At this point the initial data is tidy. Each variable (airline, city, delayed, ontime) is in its own column and each observation is in its own row.
# Tidy up data, so that every variable is in a column and every observation is in a row
flights <- rename(flights, airline = ï..airline)
flights <- flights %>%
gather(city, number, 3:length(flights)) %>% # Transfer 'city' variable into a column
spread(status, number) # Split 'delayed'/'on time' variables into 2 columns
# Adjust city names (get rid of a period)
flights$city <- str_replace_all(flights$city, "\\.", " ")
# Remove space in the 'on time' variable name
flights <- rename(flights, ontime = `on time`)
flights
## airline city delayed ontime
## 1 ALASKA Los Angeles 62 497
## 2 ALASKA Phoenix 12 221
## 3 ALASKA San Diego 20 212
## 4 ALASKA San Francisco 102 503
## 5 ALASKA Seattle 305 1841
## 6 AMWEST Los Angeles 117 694
## 7 AMWEST Phoenix 415 4840
## 8 AMWEST San Diego 65 383
## 9 AMWEST San Francisco 129 320
## 10 AMWEST Seattle 61 201
DATA ANALYSIS
Getting the ratio of delayed flights for all airlines and cities. We’ll sort the data by delay starting with the worst airline/city.
flights <- flights %>%
mutate(flights = delayed + ontime, delayed_ratio = delayed / flights) %>%
arrange(desc(delayed_ratio))
flights
## airline city delayed ontime flights delayed_ratio
## 1 AMWEST San Francisco 129 320 449 0.28730512
## 2 AMWEST Seattle 61 201 262 0.23282443
## 3 ALASKA San Francisco 102 503 605 0.16859504
## 4 AMWEST San Diego 65 383 448 0.14508929
## 5 AMWEST Los Angeles 117 694 811 0.14426634
## 6 ALASKA Seattle 305 1841 2146 0.14212488
## 7 ALASKA Los Angeles 62 497 559 0.11091234
## 8 ALASKA San Diego 20 212 232 0.08620690
## 9 AMWEST Phoenix 415 4840 5255 0.07897241
## 10 ALASKA Phoenix 12 221 233 0.05150215
Let us look compare how delays compare against each other using various criteria.

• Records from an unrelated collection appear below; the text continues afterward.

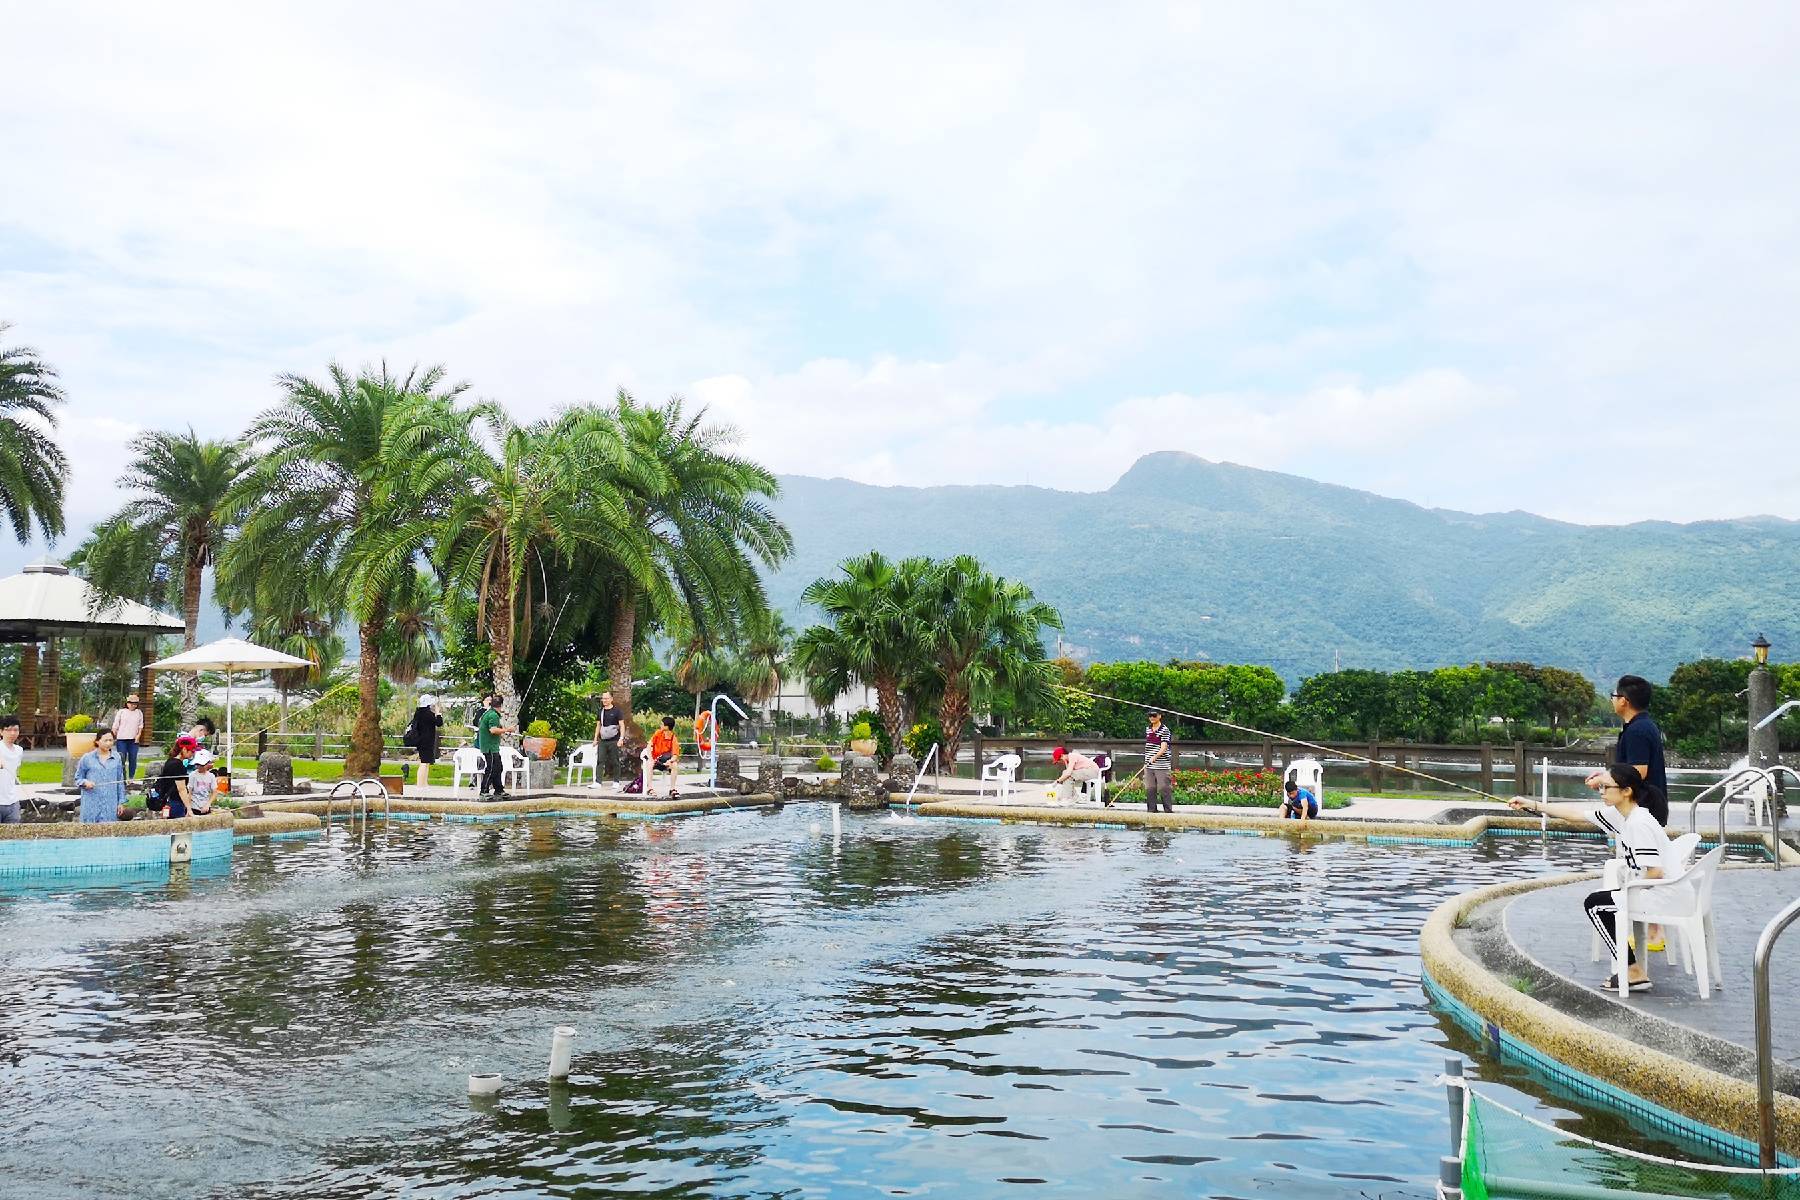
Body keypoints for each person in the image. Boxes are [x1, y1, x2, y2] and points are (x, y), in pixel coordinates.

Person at [1510, 764, 1671, 993]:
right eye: (1600, 787)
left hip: (1663, 895)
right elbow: (1576, 816)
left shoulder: (1638, 823)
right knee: (1599, 901)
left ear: (1626, 791)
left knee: (1595, 904)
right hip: (1659, 891)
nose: (1601, 792)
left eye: (1606, 787)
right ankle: (1632, 969)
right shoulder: (1622, 815)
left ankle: (1633, 971)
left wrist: (1627, 893)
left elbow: (1655, 872)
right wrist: (1532, 804)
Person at [1586, 676, 1669, 827]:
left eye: (1614, 696)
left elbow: (1638, 772)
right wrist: (1606, 775)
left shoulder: (1637, 730)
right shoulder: (1642, 726)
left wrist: (1602, 780)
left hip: (1643, 811)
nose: (1612, 700)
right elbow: (1629, 768)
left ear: (1623, 700)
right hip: (1646, 810)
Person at [76, 728, 129, 822]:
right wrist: (85, 782)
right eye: (105, 740)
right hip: (91, 804)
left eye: (111, 740)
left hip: (110, 805)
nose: (108, 743)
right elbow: (78, 778)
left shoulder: (117, 757)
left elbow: (120, 781)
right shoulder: (87, 758)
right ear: (97, 741)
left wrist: (121, 802)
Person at [475, 694, 514, 800]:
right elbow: (493, 730)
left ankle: (499, 790)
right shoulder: (493, 715)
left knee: (498, 767)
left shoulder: (489, 713)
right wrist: (507, 730)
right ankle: (484, 791)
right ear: (501, 705)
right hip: (490, 747)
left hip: (491, 747)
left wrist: (503, 729)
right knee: (491, 768)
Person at [150, 737, 198, 820]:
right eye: (192, 751)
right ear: (184, 749)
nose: (192, 754)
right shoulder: (178, 765)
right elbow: (181, 789)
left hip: (168, 802)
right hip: (175, 803)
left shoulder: (170, 761)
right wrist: (189, 809)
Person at [406, 694, 445, 788]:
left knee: (426, 762)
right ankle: (420, 784)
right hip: (426, 741)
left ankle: (424, 783)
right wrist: (438, 713)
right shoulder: (427, 714)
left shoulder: (419, 713)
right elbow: (439, 723)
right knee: (424, 763)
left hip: (422, 741)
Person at [1143, 711, 1173, 813]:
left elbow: (1164, 747)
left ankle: (1168, 811)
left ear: (1159, 716)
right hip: (1149, 764)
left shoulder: (1165, 730)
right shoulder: (1148, 729)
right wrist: (1148, 759)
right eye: (1150, 715)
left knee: (1164, 788)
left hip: (1162, 765)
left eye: (1154, 715)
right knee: (1150, 788)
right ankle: (1151, 810)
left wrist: (1155, 757)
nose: (1152, 717)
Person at [110, 692, 145, 779]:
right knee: (121, 759)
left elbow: (141, 725)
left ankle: (131, 777)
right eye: (131, 703)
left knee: (133, 758)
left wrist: (138, 735)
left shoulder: (139, 712)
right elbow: (115, 724)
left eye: (135, 704)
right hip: (122, 739)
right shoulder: (121, 712)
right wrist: (113, 734)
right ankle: (122, 777)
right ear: (127, 703)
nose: (133, 705)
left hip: (133, 740)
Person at [593, 690, 624, 782]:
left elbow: (622, 725)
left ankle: (616, 781)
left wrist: (621, 738)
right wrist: (595, 739)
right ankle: (598, 782)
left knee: (615, 761)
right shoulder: (600, 712)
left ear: (611, 699)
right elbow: (598, 725)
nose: (604, 700)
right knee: (600, 760)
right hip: (603, 740)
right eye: (603, 698)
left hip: (614, 739)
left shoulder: (617, 711)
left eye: (606, 698)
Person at [649, 715, 680, 798]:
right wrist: (651, 758)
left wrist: (670, 761)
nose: (660, 725)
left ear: (667, 727)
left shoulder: (673, 738)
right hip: (655, 759)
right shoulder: (658, 733)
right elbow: (650, 744)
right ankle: (650, 788)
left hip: (665, 761)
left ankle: (672, 789)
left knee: (674, 765)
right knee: (650, 764)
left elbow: (675, 755)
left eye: (662, 724)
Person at [0, 714, 23, 825]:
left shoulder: (19, 750)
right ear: (1, 732)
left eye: (15, 730)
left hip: (12, 802)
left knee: (12, 839)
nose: (12, 733)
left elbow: (15, 772)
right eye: (8, 730)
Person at [187, 749, 218, 815]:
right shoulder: (193, 775)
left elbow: (214, 792)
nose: (200, 767)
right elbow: (189, 792)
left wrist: (208, 804)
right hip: (194, 807)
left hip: (206, 806)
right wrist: (188, 809)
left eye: (202, 765)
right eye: (198, 764)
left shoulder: (211, 776)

# Average delay across all cities and airlines
flights %>% summarise(mean(delayed_ratio))
## mean(delayed_ratio)
## 1 0.1447799
delay_city <- flights %>%
group_by(city) %>%
summarise(avg_delay = mean(delayed_ratio)) %>%
arrange(desc(avg_delay))
delay_city
## # A tibble: 5 × 2
## city avg_delay
## <chr> <dbl>
## 1 San Francisco 0.22795008
## 2 Seattle 0.18747466
## 3 Los Angeles 0.12758934
## 4 San Diego 0.11564809
## 5 Phoenix 0.06523728
delay_airline <- flights %>%
group_by(airline) %>%
summarise(avg_delay = mean(delayed_ratio)) %>%
arrange(desc(avg_delay))
delay_airline
## # A tibble: 2 × 2
## airline avg_delay
## <fctr> <dbl>
## 1 AMWEST 0.1776915
## 2 ALASKA 0.1118683
Map delays per city and per airline.
library(ggplot2)
ggplot(flights, aes(x = city, y = delayed_ratio, group = airline, color = airline, shape = airline)) +
geom_point(aes(shape = airline)) +
geom_line() +
labs(x = "City", y = "Delay") +
theme(legend.title=element_blank())
Is important to note how the trends of delay matches the airport , knowing more data will help us determine why Alaska has bigger delay periods and then will be able to make corrective actions.